The working class of India must look beyond the obvious, must look beyond the propaganda of the Central Govt. This Govt. is snatching jobs now invoking patriotism and a major reason is that it could not force changes in labour laws earlier also because of the fight put up by the working class. The economic downturn in the world makes the needs of imperialists for loot much more severe and Modi Govt. is out to bleed India dry for them. The effects of this demonetization will be far reaching for the economy, for production in small and middle scale industries in India. We must unite with those democratic forces calling for a recall of this decision. Working class must demand that the names of those who have bled India’s banks dry in NPAs should be made public. Working class must demand that the money stashed in foreign banks and accounts, in estates and gold, all of which is money out of the production process in India and the real black money, be brought back immediately. We must demand that all should have the right to withdraw freely from their bank accounts and the banks must tell the people to whom they lend. It should be made compulsory that all the excess taxes collected now be given in loans to peasantry and small business alone in order to revive production.
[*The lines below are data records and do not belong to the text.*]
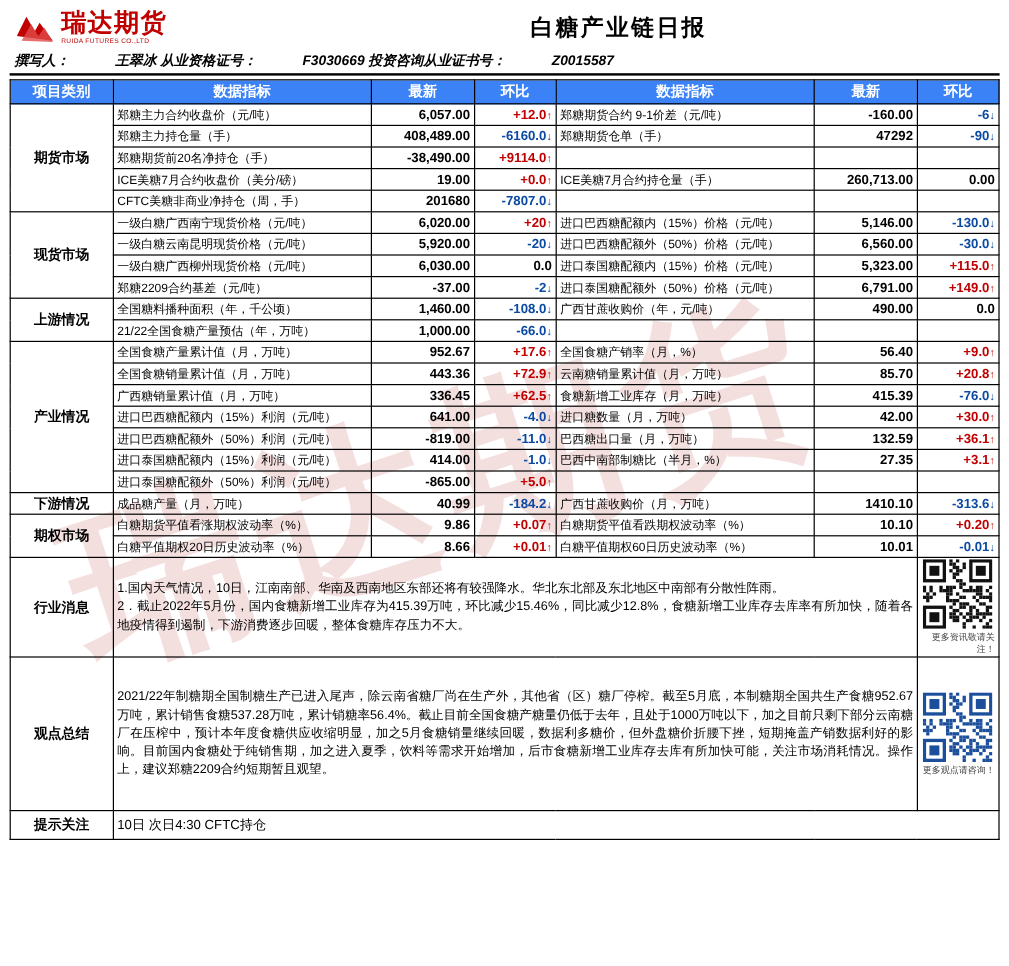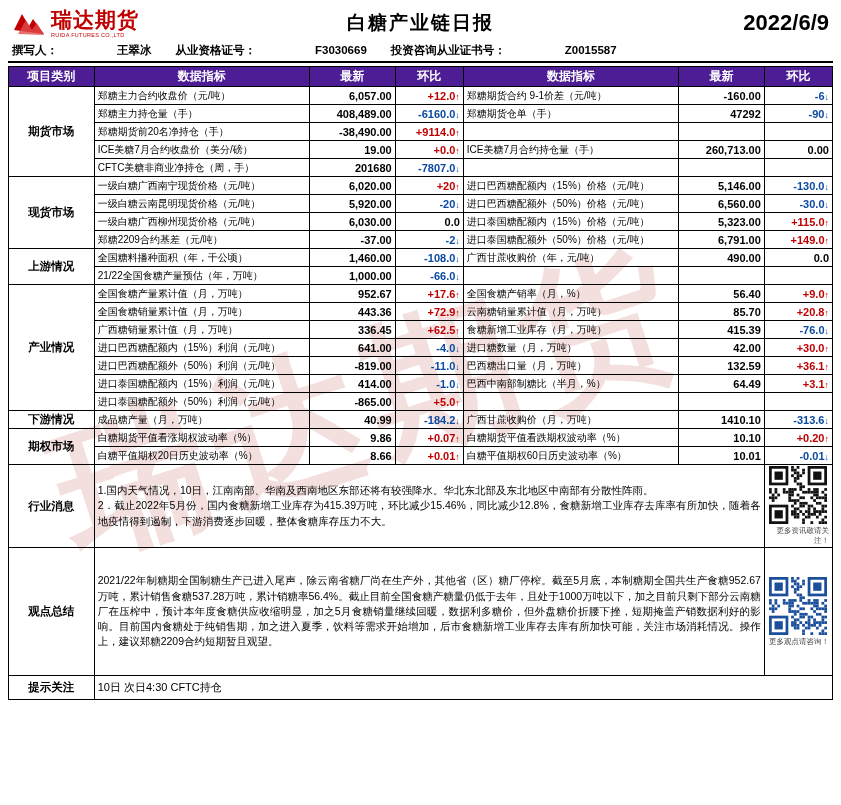--- a/index.html
+++ b/index.html
@@ -52,28 +52,28 @@
     font-size: 19px; font-weight: bold; letter-spacing: 2px;
     font-family: "DejaVu Sans", sans-serif;
   }
   .doc-date { width: 190px; text-align: right; font-size: 22px; font-weight: bold; }
 
   .byline {
     border-bottom: 2px solid #000;
     padding: 1px 4px 3px 4px;
     font-size: 11.5px;
     font-weight: bold;
-    display: flex; gap: 24px; align-items: baseline;
+    display: flex; gap: 3px; align-items: baseline; font-style: italic;
   }
   .byline .lbl { font-weight: bold; }
   .byline .val { font-weight: bold; margin-left: 35px; }
 
   table.main { border-collapse: collapse; width: 825px; margin-top: 3px; table-layout: fixed; }
   table.main td, table.main th { border: 1px solid #000; padding: 1px 3px; vertical-align: middle; height: 18px; }
-  .thead td { background: #4c1d95; color: #fff; font-weight: bold; text-align: center; font-size: 12px; height: 22px; }
+  .thead td { background: #3b82f6; color: #fff; font-weight: bold; text-align: center; font-size: 12px; height: 22px; }
   .cat { text-align: center; font-weight: bold; font-size: 11.5px; }
   .ind { font-size: 10px; padding-left: 4px; }
   .num { text-align: right; font-weight: bold; font-size: 11px; padding-right: 6px; }
   .chg { text-align: right; font-weight: bold; font-size: 11px; padding-right: 4px; }
   .up { color: #c00000; }
   .down { color: #0b4aa2; }
   .flat { color: #000; }
   .arrow { font-size: 9px; }
 
   .newscell { font-size: 10.5px; line-height: 1.45; padding: 4px 6px; text-align: justify; }
@@ -107,21 +107,20 @@
             <path d="M2 22 L10 6 L17 18 L21 11 L32 26 Z" fill="#c00000"></path>
             <path d="M6 26 L14 12 L20 22 L25 15 L32 27 Z" fill="#e04b4b" opacity="0.8"></path>
           </svg>
         </div>
         <div>
           <div class="logo-text-cn">瑞达期货</div>
           <div class="logo-text-en">RUIDA FUTURES CO.,LTD</div>
         </div>
       </div>
       <div class="doc-title">白糖产业链日报</div>
-      <div class="doc-date">2022/6/9</div>
     </div>
 
     <div class="byline">
       <span class="lbl">撰写人：</span>
       <span class="val">王翠冰</span>
       <span class="lbl">从业资格证号：</span>
       <span class="val">F3030669</span>
       <span class="lbl">投资咨询从业证书号：</span>
       <span class="val">Z0015587</span>
     </div>
@@ -276,21 +275,21 @@
             <td class="chg down">-11.0<span class="arrow">↓</span></td>
             <td class="ind">巴西糖出口量（月，万吨）</td>
             <td class="num">132.59</td>
             <td class="chg up">+36.1<span class="arrow">↑</span></td>
           </tr>
           <tr>
             <td class="ind">进口泰国糖配额内（15%）利润（元/吨）</td>
             <td class="num">414.00</td>
             <td class="chg down">-1.0<span class="arrow">↓</span></td>
             <td class="ind">巴西中南部制糖比（半月，%）</td>
-            <td class="num">64.49</td>
+            <td class="num">27.35</td>
             <td class="chg up">+3.1<span class="arrow">↑</span></td>
           </tr>
           <tr>
             <td class="ind">进口泰国糖配额外（50%）利润（元/吨）</td>
             <td class="num">-865.00</td>
             <td class="chg up">+5.0<span class="arrow">↑</span></td>
             <td class="ind"></td>
             <td class="num"></td>
             <td class="chg flat"></td>
           </tr>

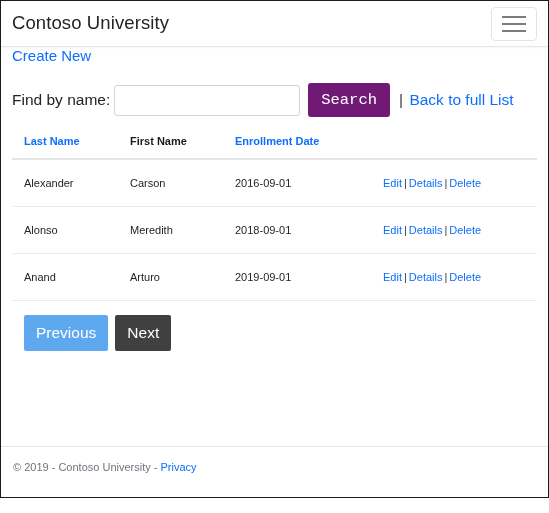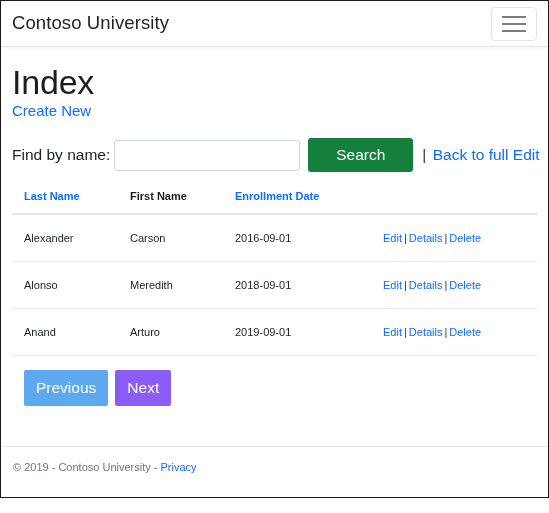--- a/index.html
+++ b/index.html
@@ -120,26 +120,26 @@
     background: #fff;
     font-family: "Liberation Sans", sans-serif;
     font-size: 14px;
     color: #495057;
     padding: 2px 8px;
     outline: none;
   }
   .search-btn {
     margin-left: 8px;
     height: 34px;
-    padding: 0 28px;
+    padding: 0 13px;
     border: none;
     border-radius: 3px;
-    background: #15803d;
+    background: #701a75;
     color: #ffffff;
-    font-family: Liberation Sans, sans-serif;
+    font-family: Liberation Mono, monospace;
     font-size: 15.5px;
     cursor: pointer;
     line-height: 34px;
   }
   .back-wrap {
     margin-left: 9px;
     font-size: 15.5px;
     color: #2b2b2b;
     white-space: nowrap;
   }
@@ -191,21 +191,21 @@
     padding: 0 12px;
     border: none;
     border-radius: 2px;
     color: #ffffff;
     font-family: "Liberation Sans", sans-serif;
     font-size: 15.5px;
     cursor: pointer;
     line-height: 36px;
   }
   .btn-page.disabled { background: #5ea8f0; cursor: default; }
-  .btn-page.active   { background: #8b5cf6; }
+  .btn-page.active   { background: #404040; }
 
   
   .footer {
     flex: 0 0 auto;
     border-top: 1px solid #e7e7e7;
     padding: 14px 11px 0 12px;
     box-sizing: border-box;
     font-size: 11px;
     color: #6c757d;
     height: 51px;
@@ -221,32 +221,31 @@
     <a class="brand" href="#" style="color:#212529;text-decoration:none;">Contoso University</a>
     <button class="navbar-toggler" aria-label="Toggle navigation">
       <span class="bar"></span>
       <span class="bar"></span>
       <span class="bar"></span>
     </button>
   </div>
 
   <div class="main">
 
-    <h1 class="page-title">Index</h1>
 
     <a class="link create-new" href="#">Create New</a>
 
     
     <div class="search-row">
       <span class="search-label">Find by name:</span>
       <input class="search-input" type="text" value="" placeholder="" style="">
       <button class="search-btn">Search</button>
       <span class="back-wrap">
         <span class="pipe">|</span>
-        <a class="link" href="#">Back to full Edit</a>
+        <a class="link" href="#">Back to full List</a>
       </span>
     </div>
 
     
     <table class="grid">
       <thead>
         <tr>
           <th class="col-last">
             <a class="link" href="#">Last Name</a>
           </th>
Trade unions must come out to help workers decipher how the Modi govt. has attacked them, while all the time creating circumstances where sometimes the owner and at other times the bank manager appears as the main enemy. The trade unions must lead the working class to fight back and expose the true intentions of the Modi Govt. Of course for this it is necessary that they not only be willing to expose the pro corporate pro imperialist policies of this Govt. but also to lead the workers to fight these policies too.